For the country to survive the probability of an economic disaster due to high inflation, low growth, and high employment spawned by the coronavirus (Covid-19) pandemic, the national government should boost agriculture development.


Albay Rep. Joey Salceda said one of the government program that could address these problems of “stagflation” is the rapid implementation of ‘Plant, Plant, Plant,’ the Department of Agriculture (DA) flagship project.

Salceda, an economist, said investments in agriculture creates jobs, improve output, and lower price pressures, “It is one of those rare economic instruments that can address all three economic problems of inflation, low growth rate, and unemployment triggered by the pandemic,” he added.


Stagflation is the triple whammy of high inflation, low growth, and high unemployment, he said.


“It’s a problem for economic policymakers because the usual levers of fiscal and monetary policy have tradeoffs. For example, if we lower interest rates to enable growth, we also help accelerate price increases. If you have these three problems happening in scale all at the same time, you are in a bind as a policymaker,” Salceda said.


He admitted that the situation has not yet reached an alarming level. “ I don’t think we’re in stagflation just yet.
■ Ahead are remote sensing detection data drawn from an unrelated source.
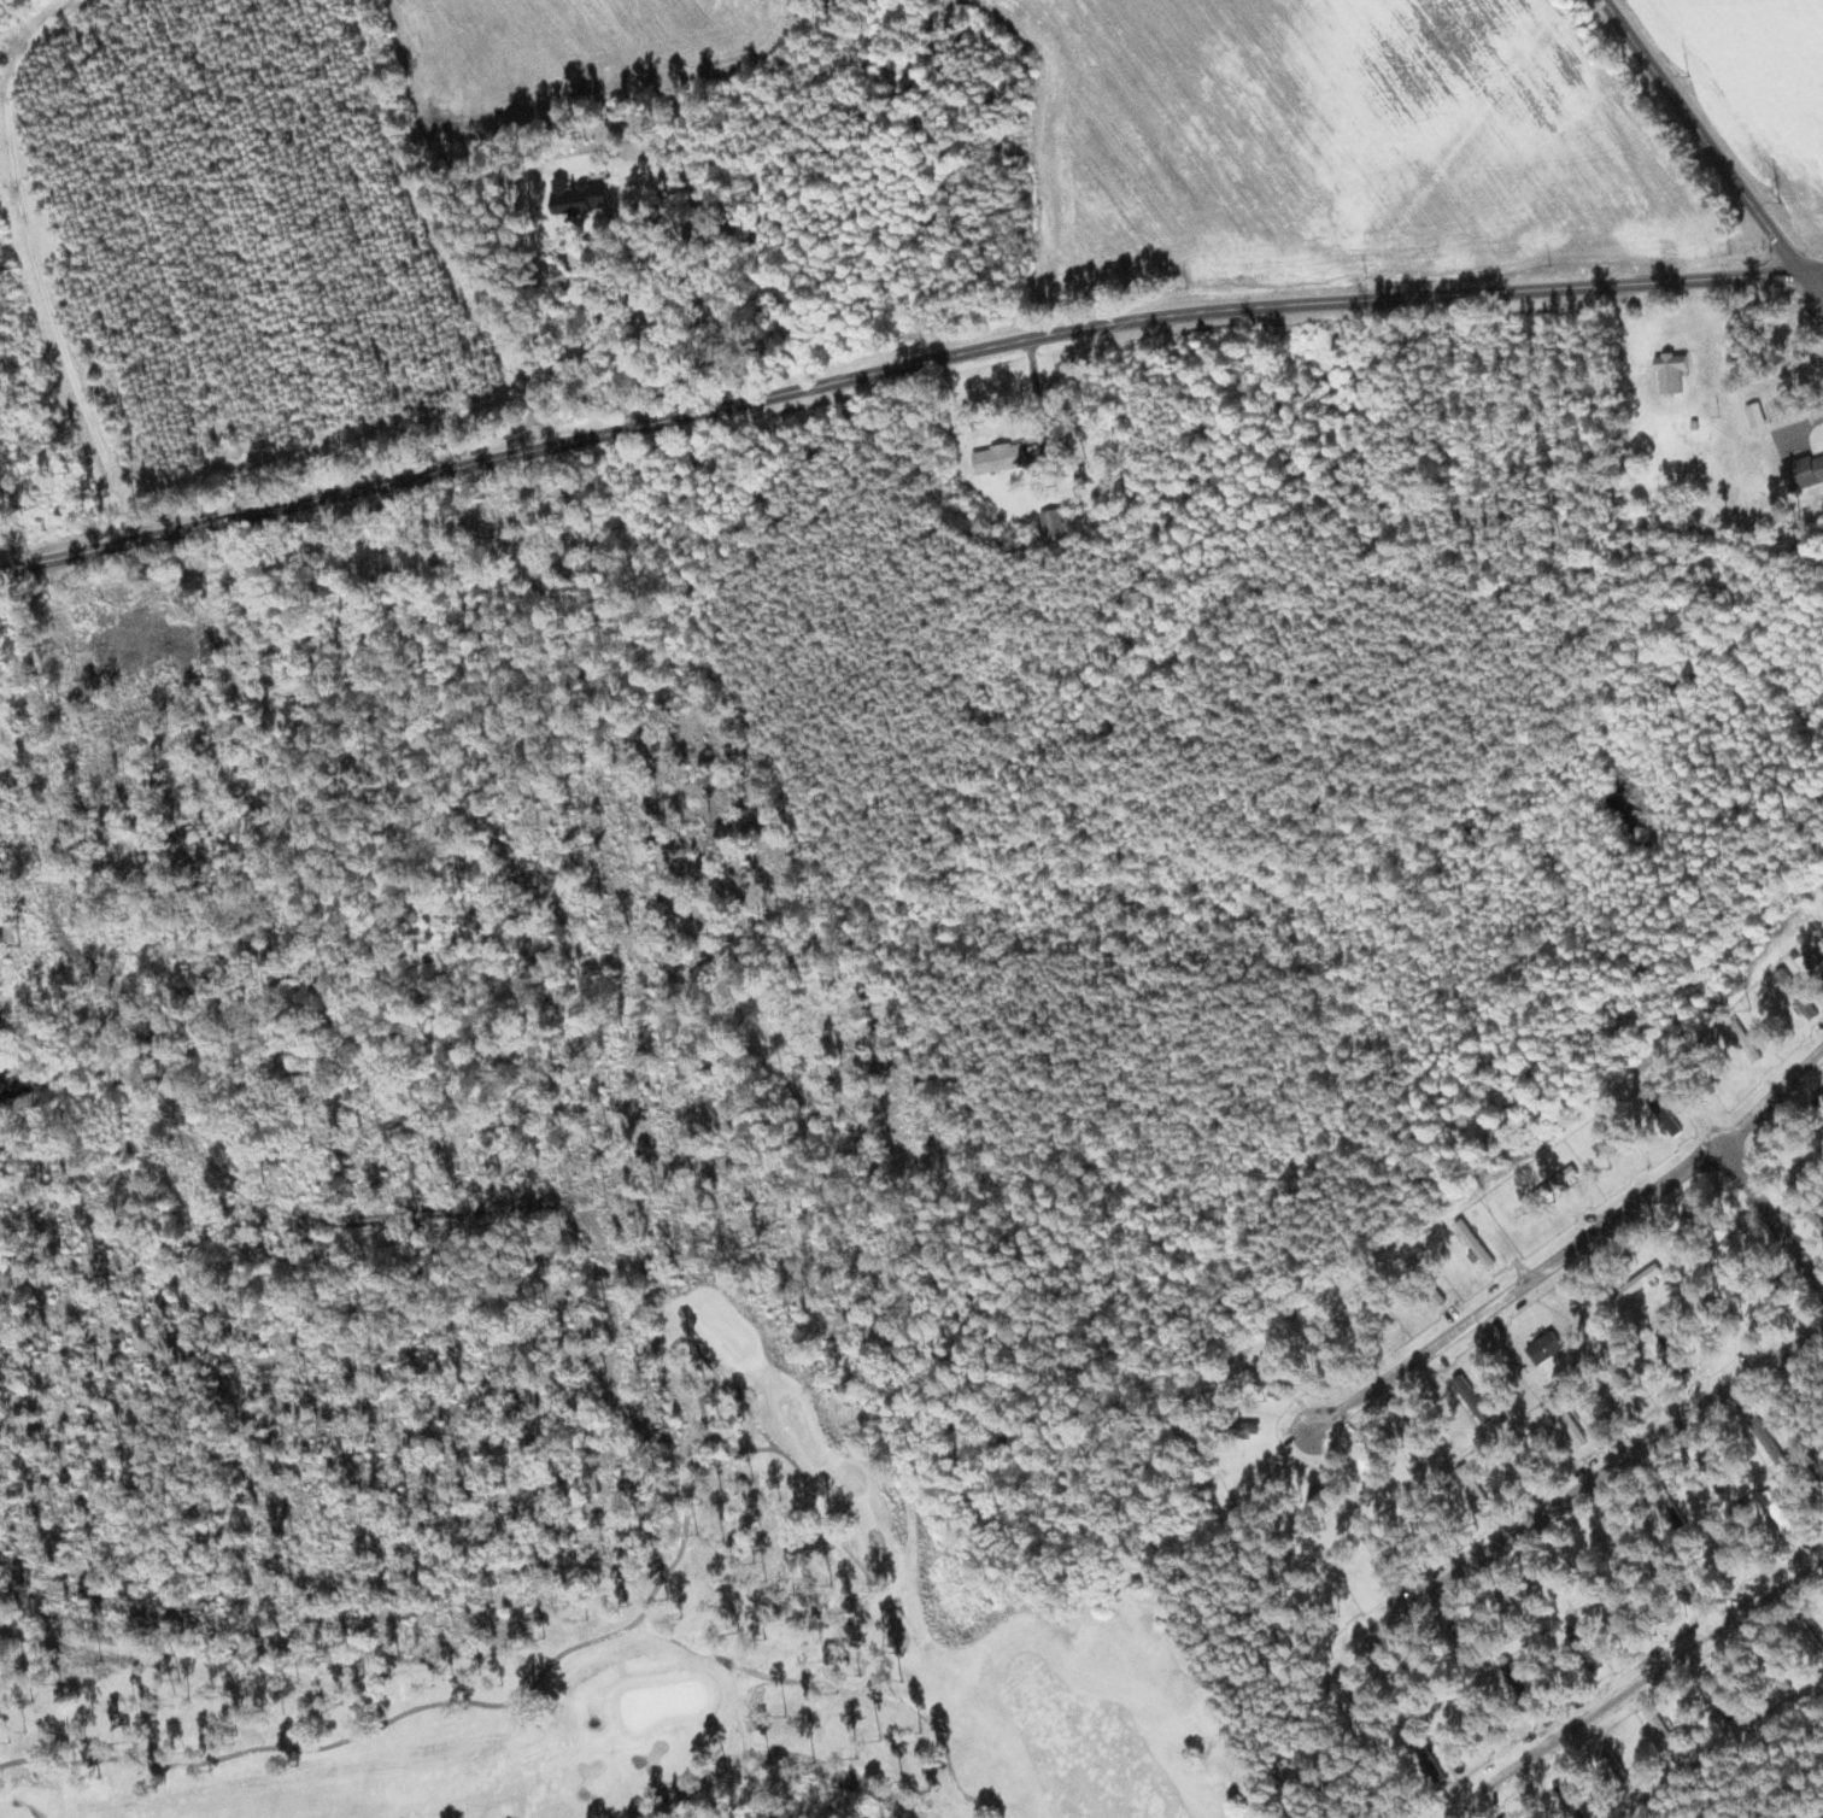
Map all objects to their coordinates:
road: (1715, 149)
building: (579, 195)
road: (903, 356)
building: (1671, 372)
building: (1755, 414)
building: (1000, 458)
building: (1803, 472)
building: (1052, 521)
building: (1817, 958)
building: (1797, 993)
building: (1664, 1112)
building: (1805, 1172)
building: (1555, 1182)
road: (1772, 1214)
building: (1474, 1244)
road: (1576, 1247)
building: (1546, 1347)
building: (1673, 1349)
building: (1473, 1398)
building: (1411, 1436)
road: (1563, 1504)
building: (1669, 1505)
building: (1309, 1511)
building: (1588, 1652)
park: (745, 1655)
building: (1784, 1682)
road: (1629, 1688)
road: (1335, 1756)
building: (1431, 1766)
You have to remember that low growth in the country is not due to some cyclical reason or some commodity shock, but because of Covid-19 alone.”


“We have to accelerate vaccine rollout for sure so we can return to more normal levels of output,” he said.
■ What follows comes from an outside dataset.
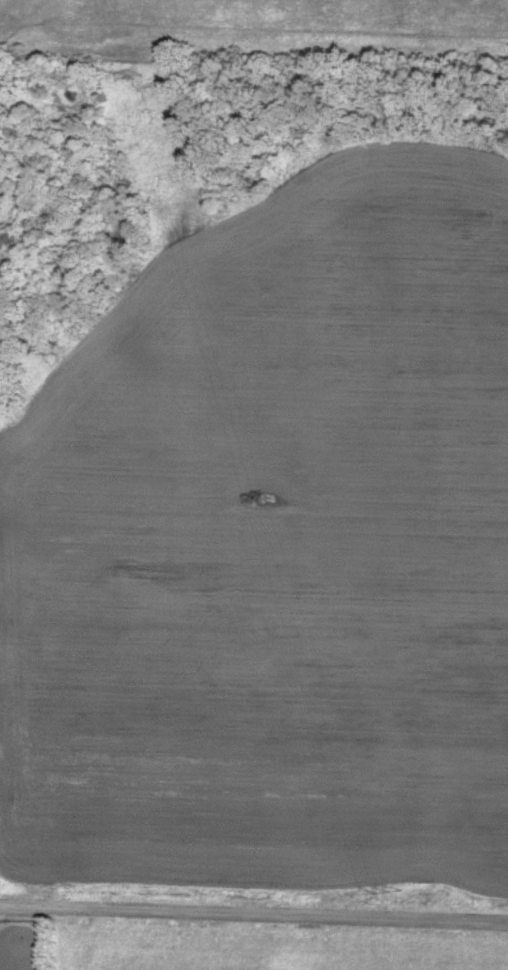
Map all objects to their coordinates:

The country’s economy has not yet reached the alarming levels of aggregate inflation, although higher food prices are already hitting the poor harder.


Inflation target was 3 - 5 percent and the country is well within that range, Salceda pointed out.


He, however, said that economic managers have to do something about the price increases in pork, vegetables, and fruits, because food price increases tend to have a cascading effect over time. They increase pressures for wage increases.


The earlier you solve food inflation pressures, the shorter the cascading effect will be.


According to the Albay solon, inflation, unemployment, and low growth definitely hit the poor harder, so we must always take not the aggregate or average view, but the view of the vulnerable.


“I want to give the BSP the benefit of the doubt and say it’s not denialism. I would remind them, however, that aggregate numbers do not always reflect the extent of the misery of those whose means fall below the average,” he said.


Salceda, who is the chairperson of the House of Representatives’ Committee on Ways and Means, said while good aggregate numbers work in business, policymakers have a responsibility to protect those whose misery the numbers may obscure.